## JOB
Each entry below must be repeated exactly. Leave the pictures out of it.

## SOURCE DATA
++++++++++++++++++++

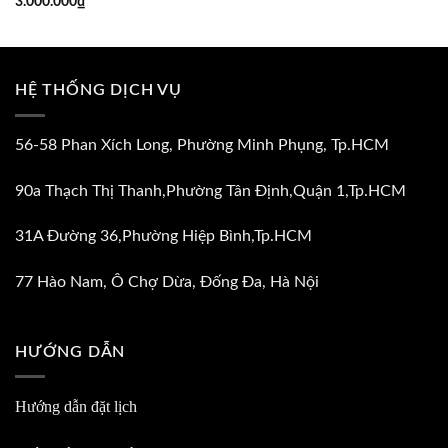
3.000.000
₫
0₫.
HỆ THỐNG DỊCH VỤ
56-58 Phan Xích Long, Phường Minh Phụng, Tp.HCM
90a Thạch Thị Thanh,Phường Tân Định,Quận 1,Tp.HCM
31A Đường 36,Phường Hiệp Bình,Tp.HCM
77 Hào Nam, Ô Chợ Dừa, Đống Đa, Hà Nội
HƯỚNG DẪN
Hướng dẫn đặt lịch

++++++++++++++++++++

## ANSWER
3.000.000
₫
0₫.
HỆ THỐNG DỊCH VỤ
56-58 Phan Xích Long, Phường Minh Phụng, Tp.HCM
90a Thạch Thị Thanh,Phường Tân Định,Quận 1,Tp.HCM
31A Đường 36,Phường Hiệp Bình,Tp.HCM
77 Hào Nam, Ô Chợ Dừa, Đống Đa, Hà Nội
HƯỚNG DẪN
Hướng dẫn đặt lịch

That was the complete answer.